Então, o anjo teve uma luz, teve um clarão tão repentino, que até tremeu... Na Terra, um homem, ao ver o anjo, um homem novo, cara-de-pau, rosto fechado, medonho e austero, com voz segura, dissera assim:
— Anjo inocente, vai-te a voar! Voa depressa, foge para o Céu! A Terra é nossa, queremo-la assim!... Segue o teu rumo, anjo de Deus!

Do outro lado, vinda de cima, alguém mais doce, a sussurrar, ia dizendo, muito baixinho:
— Anjo divino, ergue a utopia, remexe a Terra, agita os homens! Fecha essas asas, ouve o teu sonho! E não desistas de ti!.

E a voz calou-se. Ecoou longe e fez-se ouvir. O anjo errante não deu ouvidos à voz do homem, dono da Terra. Estremeceu, só de o ouvir, voz de trovão, alma danada. Então Volátil levantou voo, sempre no encalce da voz do Céu. passara o susto, do encontro humano. Chegou cansado de dar à asa, mas un sorriso se abriu no rosto, serenidade, nunca faltou.

E o que vira? - Nossa Senhora, de azul vestida, manto de seda, cheio de estrelas, rosto macio, imaculado, sem uma marca, toda pureza. Num gesto doce feito ternura, num gesto lindo como de mãe, quis dar ao anjo força de vida. Falou-lhe, doce, para o guiar. O anjo arisca tinha de ouvido aquela voz que ele conhecia... Quis ficar certo, então seguira o rasto dele, , só para ver de quem viria uma voz doce a saber a Céu.

Palavras ditas, foi-se o momento. Sumiu-se a imagem, calou-se a voz. Nossa Senhora arrastou o manto, foi caminhando já combalida. Era a incerteza de ver o Filho em boas mãos. E foi pedindo muito baixinho, mas sempre agindo com as próprias mãos. Ergueu-as, firme, suplicou luz. Depois olhos para baixo, a Terra. Passou as mãos na nuvem branca e então benzeu-a, benzeu a Terra.

Não a queria como os humanos: tristes e sós. O seu menino seria Homem, teria frio na Terra assim. Ó Mãe bendita, como pudeste pensar no teu e nos outros também? Deus feito homem, era algo assustador, mas urgente. E a mãe sabia. Sabia tudo. Atá da sorte de haver um anjo, um caminheiro, amigo, irmão. Rosto divino iluminou-se. Era de fé.

Daí a dias, já nasceria o Deus-Menino, igual aos homens. Nossa Senhora muito temia pelo seu filho, em Terra fria, molhada e triste! Se acaso o anjo lhe desse ouvidos, tudo seria mais de feição... Talvez os homens viessem leves, de alma lavada, a abençoar o Deus-Menino, feito Jesus. Lembrou-se então do nosso anjo. Volátil tinha um sonho antigo. Cumpri-lo-ia, ou talvez não?
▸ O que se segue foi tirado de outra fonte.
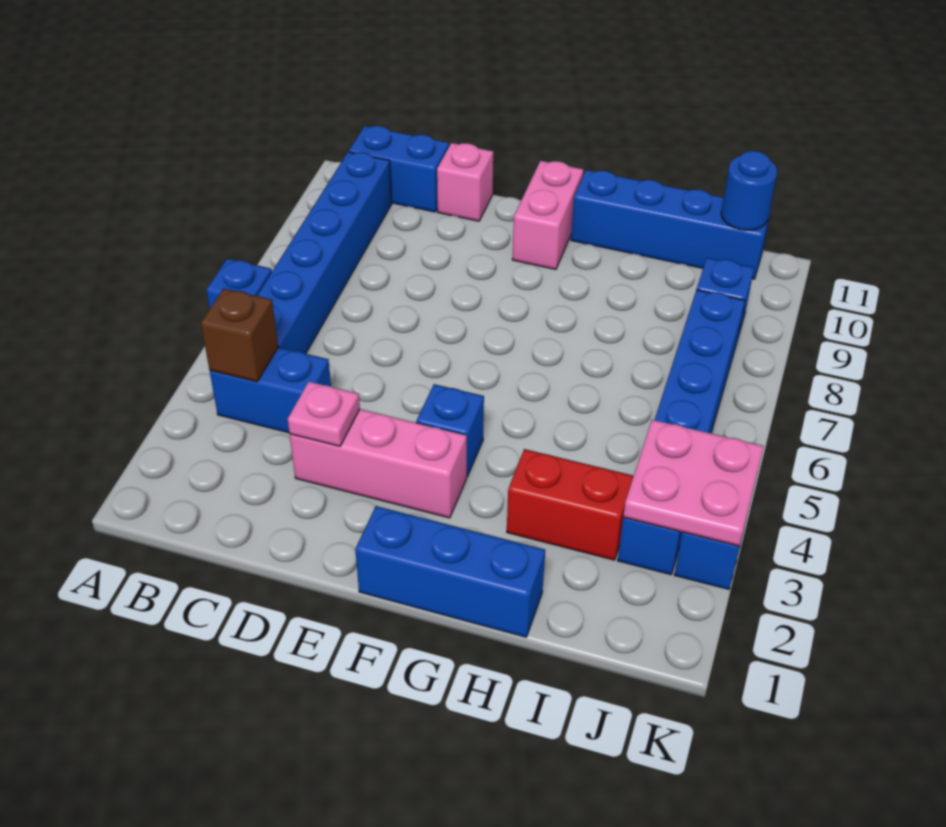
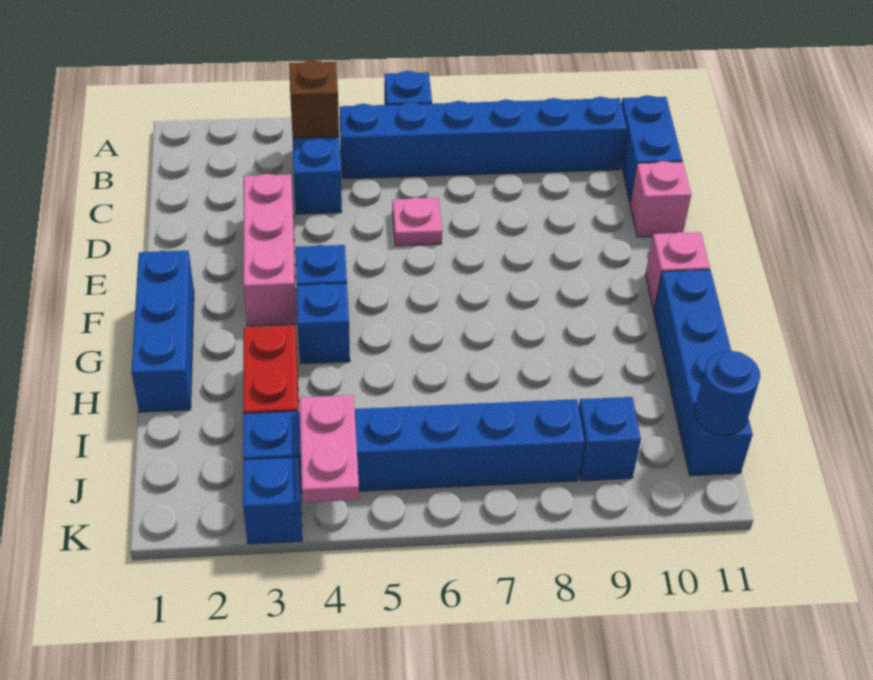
pink 1x1 plate [288,382,360,446] -> pink 1x1 plate moved to [392,197,442,246]
pink 1x2 brick [512,161,583,269] -> pink 1x1 brick [645,232,710,310]
none -> blue 1x1 brick [297,283,350,364]
pink 2x2 plate [623,420,764,546] -> pink 1x2 plate [299,395,359,502]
Nossa Senhora, Virgem Maria, acreditava num anjo bom. Um anjo errante, tão caminheiro, teria algures mudado a Terra? Humanizá-la ou destruí-la, seriam planos a pôr de pé... Ninguém sabia que o anjo, um dia, tivera sorte, fizera a PAZ! A Terra inteira acordaria, só em Dezembro, para aquecer. Homens com alma receberiam da mão do anjo, alguma luz. Sem ela, os tristes não chegariam leves, olhos sem sem venda, ver o Menino.

Por fim, Volátil levantou asas , fez-se a caminho para Belém.

E, transparente, feito de luz, guiou as almas, fez-se de estrela, viu o Menino. E na lapinha, lá de Belém, mudou de nome e fez-se humano. Chamou-se PAZ.